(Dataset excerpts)
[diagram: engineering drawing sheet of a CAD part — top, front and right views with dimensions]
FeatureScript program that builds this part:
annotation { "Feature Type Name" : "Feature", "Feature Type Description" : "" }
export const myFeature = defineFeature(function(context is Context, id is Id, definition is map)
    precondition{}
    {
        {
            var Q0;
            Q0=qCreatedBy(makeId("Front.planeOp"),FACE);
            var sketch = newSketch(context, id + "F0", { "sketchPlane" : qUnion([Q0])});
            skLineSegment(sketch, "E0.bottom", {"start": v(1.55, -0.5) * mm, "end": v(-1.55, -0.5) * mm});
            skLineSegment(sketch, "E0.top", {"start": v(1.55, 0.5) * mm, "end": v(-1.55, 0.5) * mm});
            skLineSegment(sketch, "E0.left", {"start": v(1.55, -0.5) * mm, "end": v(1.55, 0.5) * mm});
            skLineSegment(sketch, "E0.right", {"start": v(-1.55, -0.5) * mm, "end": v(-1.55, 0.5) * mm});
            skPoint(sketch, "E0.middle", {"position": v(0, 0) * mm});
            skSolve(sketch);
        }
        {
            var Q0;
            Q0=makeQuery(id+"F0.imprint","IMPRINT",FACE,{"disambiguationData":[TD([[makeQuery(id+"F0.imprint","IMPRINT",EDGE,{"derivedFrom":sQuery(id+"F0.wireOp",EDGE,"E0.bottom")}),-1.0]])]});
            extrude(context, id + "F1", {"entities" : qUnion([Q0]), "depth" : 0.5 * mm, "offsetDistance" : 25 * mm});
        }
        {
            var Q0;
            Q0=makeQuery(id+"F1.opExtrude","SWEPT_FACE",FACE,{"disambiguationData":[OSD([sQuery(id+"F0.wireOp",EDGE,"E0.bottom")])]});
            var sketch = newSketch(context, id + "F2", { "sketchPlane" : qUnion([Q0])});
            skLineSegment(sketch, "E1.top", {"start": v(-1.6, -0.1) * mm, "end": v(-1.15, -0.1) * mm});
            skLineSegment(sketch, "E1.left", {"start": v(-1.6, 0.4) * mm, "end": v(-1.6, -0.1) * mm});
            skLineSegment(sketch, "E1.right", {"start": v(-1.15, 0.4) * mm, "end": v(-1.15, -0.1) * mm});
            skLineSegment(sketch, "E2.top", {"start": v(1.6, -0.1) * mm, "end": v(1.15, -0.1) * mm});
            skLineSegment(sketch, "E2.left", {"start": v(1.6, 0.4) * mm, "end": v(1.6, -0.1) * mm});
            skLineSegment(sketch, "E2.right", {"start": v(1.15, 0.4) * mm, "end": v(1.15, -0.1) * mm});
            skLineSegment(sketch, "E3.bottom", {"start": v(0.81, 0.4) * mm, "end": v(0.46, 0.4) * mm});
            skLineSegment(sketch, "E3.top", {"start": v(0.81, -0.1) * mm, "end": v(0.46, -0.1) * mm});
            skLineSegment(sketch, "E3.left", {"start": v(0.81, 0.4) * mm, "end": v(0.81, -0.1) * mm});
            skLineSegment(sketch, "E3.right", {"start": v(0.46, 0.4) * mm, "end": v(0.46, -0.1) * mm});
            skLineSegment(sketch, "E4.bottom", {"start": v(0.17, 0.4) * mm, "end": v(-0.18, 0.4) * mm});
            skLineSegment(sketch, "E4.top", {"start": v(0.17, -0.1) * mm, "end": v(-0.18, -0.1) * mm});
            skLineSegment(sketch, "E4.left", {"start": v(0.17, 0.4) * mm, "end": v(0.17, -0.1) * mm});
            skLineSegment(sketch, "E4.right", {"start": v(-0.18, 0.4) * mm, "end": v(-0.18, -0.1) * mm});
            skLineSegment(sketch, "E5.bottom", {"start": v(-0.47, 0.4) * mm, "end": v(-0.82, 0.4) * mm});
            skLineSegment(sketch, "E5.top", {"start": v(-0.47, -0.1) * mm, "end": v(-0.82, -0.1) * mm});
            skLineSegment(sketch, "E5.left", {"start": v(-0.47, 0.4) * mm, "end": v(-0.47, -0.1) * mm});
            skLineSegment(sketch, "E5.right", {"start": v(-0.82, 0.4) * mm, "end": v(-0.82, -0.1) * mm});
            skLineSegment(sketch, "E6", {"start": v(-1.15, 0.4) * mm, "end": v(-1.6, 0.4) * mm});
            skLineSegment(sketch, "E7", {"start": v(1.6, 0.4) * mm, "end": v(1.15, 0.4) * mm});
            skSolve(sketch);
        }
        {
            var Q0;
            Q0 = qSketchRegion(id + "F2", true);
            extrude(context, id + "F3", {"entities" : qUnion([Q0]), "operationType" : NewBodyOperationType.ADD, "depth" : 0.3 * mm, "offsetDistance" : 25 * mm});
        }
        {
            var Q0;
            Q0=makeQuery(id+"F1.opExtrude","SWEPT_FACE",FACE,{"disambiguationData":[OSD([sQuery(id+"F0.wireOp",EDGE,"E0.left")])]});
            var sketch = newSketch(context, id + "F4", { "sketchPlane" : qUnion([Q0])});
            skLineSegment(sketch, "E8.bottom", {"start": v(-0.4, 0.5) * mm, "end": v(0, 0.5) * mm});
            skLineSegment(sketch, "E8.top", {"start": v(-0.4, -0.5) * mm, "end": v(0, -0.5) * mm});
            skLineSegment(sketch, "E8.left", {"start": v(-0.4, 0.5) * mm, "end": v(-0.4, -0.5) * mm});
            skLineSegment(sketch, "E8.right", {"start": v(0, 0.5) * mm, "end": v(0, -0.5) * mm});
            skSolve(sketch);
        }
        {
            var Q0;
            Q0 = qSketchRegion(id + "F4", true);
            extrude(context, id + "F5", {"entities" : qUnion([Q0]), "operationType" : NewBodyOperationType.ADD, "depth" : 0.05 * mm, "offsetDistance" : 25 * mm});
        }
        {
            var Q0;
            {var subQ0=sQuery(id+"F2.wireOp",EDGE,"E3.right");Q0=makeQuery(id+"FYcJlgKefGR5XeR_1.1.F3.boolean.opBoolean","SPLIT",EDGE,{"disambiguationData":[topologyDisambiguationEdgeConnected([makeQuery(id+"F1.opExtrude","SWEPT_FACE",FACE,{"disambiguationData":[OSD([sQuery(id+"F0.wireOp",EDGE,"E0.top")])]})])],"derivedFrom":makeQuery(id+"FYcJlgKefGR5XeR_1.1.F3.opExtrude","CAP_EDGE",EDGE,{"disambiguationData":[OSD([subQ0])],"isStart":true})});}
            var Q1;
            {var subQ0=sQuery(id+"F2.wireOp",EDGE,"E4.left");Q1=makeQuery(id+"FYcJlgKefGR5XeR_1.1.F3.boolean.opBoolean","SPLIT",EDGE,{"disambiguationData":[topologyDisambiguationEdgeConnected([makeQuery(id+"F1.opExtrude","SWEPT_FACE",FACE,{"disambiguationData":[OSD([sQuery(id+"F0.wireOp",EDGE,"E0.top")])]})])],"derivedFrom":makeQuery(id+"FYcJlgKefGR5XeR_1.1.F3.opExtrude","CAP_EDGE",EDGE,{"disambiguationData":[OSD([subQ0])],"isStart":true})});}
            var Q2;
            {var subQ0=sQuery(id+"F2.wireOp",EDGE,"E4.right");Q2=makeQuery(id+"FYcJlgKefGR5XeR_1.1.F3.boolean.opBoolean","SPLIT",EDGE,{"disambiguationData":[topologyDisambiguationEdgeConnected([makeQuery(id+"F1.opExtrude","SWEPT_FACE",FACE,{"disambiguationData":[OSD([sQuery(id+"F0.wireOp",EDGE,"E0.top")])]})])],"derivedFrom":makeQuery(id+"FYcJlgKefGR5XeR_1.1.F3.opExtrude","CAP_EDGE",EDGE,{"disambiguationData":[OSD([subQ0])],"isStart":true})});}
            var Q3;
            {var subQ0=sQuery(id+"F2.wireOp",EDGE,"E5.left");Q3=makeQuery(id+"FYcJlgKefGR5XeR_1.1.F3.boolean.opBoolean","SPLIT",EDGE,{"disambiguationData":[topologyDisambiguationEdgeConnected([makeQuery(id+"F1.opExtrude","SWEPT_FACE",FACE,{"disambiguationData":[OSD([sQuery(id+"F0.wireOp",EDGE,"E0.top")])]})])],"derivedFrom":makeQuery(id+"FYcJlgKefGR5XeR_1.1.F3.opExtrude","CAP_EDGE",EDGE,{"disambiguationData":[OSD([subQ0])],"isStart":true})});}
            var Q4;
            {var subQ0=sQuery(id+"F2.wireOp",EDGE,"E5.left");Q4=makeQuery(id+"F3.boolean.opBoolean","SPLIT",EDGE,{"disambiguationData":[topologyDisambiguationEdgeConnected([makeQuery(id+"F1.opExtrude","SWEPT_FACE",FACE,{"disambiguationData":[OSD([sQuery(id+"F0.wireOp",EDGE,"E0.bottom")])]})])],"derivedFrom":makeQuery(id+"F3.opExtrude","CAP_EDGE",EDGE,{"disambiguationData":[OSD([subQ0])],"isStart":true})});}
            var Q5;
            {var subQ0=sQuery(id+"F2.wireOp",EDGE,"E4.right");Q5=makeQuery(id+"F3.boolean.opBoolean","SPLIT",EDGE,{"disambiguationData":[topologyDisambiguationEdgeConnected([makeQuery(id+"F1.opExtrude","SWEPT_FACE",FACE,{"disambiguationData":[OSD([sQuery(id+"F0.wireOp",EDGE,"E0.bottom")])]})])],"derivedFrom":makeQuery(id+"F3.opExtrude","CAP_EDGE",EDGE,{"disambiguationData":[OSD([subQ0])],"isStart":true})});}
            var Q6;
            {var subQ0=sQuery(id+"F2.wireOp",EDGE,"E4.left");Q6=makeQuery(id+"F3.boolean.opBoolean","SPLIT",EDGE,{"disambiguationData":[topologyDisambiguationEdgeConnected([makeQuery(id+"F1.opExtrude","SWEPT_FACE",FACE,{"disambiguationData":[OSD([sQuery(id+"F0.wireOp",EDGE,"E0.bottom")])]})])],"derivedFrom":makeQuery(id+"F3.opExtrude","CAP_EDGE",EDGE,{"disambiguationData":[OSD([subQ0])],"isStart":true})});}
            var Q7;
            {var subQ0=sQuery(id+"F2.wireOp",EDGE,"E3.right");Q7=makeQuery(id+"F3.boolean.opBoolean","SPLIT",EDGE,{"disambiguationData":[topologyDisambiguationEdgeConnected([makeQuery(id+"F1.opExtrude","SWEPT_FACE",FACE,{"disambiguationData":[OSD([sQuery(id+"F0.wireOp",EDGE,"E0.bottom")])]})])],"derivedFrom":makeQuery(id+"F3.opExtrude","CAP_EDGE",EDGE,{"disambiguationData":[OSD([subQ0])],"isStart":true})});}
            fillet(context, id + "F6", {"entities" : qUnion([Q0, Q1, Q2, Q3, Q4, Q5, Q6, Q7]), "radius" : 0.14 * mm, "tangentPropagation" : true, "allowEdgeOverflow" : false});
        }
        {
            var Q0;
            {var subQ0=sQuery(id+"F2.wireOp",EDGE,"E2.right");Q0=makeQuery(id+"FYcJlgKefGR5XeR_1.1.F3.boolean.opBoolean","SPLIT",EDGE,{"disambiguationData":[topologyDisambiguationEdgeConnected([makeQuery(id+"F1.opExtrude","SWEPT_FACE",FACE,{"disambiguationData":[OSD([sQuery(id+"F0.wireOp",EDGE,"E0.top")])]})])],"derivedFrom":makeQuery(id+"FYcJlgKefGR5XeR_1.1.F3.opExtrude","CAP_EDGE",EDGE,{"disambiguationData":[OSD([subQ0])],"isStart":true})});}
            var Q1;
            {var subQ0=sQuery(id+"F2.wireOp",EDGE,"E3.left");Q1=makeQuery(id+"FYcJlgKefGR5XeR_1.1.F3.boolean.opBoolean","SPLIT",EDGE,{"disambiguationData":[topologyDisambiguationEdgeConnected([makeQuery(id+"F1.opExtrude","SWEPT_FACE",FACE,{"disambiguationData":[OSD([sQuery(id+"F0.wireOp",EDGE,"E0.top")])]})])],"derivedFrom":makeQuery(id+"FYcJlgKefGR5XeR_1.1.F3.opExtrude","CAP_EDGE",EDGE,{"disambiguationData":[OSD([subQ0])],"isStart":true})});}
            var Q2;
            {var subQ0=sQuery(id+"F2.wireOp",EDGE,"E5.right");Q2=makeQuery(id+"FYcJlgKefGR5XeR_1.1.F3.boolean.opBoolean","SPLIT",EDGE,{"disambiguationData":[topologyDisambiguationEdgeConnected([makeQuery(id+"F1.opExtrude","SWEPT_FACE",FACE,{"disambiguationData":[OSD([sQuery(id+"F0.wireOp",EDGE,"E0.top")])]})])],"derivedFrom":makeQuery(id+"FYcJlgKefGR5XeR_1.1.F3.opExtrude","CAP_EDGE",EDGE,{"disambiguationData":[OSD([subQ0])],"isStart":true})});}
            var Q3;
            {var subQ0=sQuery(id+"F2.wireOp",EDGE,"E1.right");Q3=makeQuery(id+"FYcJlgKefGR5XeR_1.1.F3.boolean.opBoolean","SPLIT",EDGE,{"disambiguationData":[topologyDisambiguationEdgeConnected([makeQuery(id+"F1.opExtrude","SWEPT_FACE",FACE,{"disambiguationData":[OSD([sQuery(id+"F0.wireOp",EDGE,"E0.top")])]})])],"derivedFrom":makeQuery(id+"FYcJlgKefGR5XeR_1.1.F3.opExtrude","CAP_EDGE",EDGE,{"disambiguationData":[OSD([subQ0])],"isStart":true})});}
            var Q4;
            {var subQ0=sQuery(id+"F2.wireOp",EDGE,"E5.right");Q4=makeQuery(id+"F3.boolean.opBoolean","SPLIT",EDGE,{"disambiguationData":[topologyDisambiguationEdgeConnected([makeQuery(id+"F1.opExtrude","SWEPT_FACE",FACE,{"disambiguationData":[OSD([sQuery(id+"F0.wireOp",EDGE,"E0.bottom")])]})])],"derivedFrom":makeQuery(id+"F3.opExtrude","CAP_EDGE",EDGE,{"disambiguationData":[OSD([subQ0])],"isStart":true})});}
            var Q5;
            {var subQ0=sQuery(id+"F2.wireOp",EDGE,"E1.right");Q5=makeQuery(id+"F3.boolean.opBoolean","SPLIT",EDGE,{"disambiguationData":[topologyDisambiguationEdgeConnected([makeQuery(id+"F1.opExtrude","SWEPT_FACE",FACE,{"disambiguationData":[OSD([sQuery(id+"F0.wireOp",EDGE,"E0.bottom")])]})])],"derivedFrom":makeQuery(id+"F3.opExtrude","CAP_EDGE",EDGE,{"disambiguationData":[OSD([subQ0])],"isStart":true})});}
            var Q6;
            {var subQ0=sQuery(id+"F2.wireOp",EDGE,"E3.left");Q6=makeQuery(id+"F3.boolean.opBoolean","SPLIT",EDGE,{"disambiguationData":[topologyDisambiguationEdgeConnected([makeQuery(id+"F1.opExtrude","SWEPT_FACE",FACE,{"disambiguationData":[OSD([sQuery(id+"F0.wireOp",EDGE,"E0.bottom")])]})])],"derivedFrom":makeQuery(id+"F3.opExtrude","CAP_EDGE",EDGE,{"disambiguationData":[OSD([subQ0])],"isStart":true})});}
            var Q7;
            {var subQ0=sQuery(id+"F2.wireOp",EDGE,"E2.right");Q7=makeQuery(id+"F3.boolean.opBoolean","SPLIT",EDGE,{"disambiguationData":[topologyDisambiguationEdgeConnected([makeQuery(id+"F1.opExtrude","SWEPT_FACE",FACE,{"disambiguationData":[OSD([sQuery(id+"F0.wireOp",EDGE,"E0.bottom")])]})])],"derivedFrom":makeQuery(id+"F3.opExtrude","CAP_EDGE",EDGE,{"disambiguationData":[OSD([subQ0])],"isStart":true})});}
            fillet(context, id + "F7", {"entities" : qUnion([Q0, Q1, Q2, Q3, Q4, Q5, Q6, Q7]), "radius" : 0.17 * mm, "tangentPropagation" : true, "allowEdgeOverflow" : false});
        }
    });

Direction
Print everything from the start of the rows down to the line containing "export const myFeature", both ends included.

Output of the exercise
[diagram: engineering drawing sheet of a CAD part — top, front and right views with dimensions]
FeatureScript program that builds this part:
annotation { "Feature Type Name" : "Feature", "Feature Type Description" : "" }
export const myFeature = defineFeature(function(context is Context, id is Id, definition is map)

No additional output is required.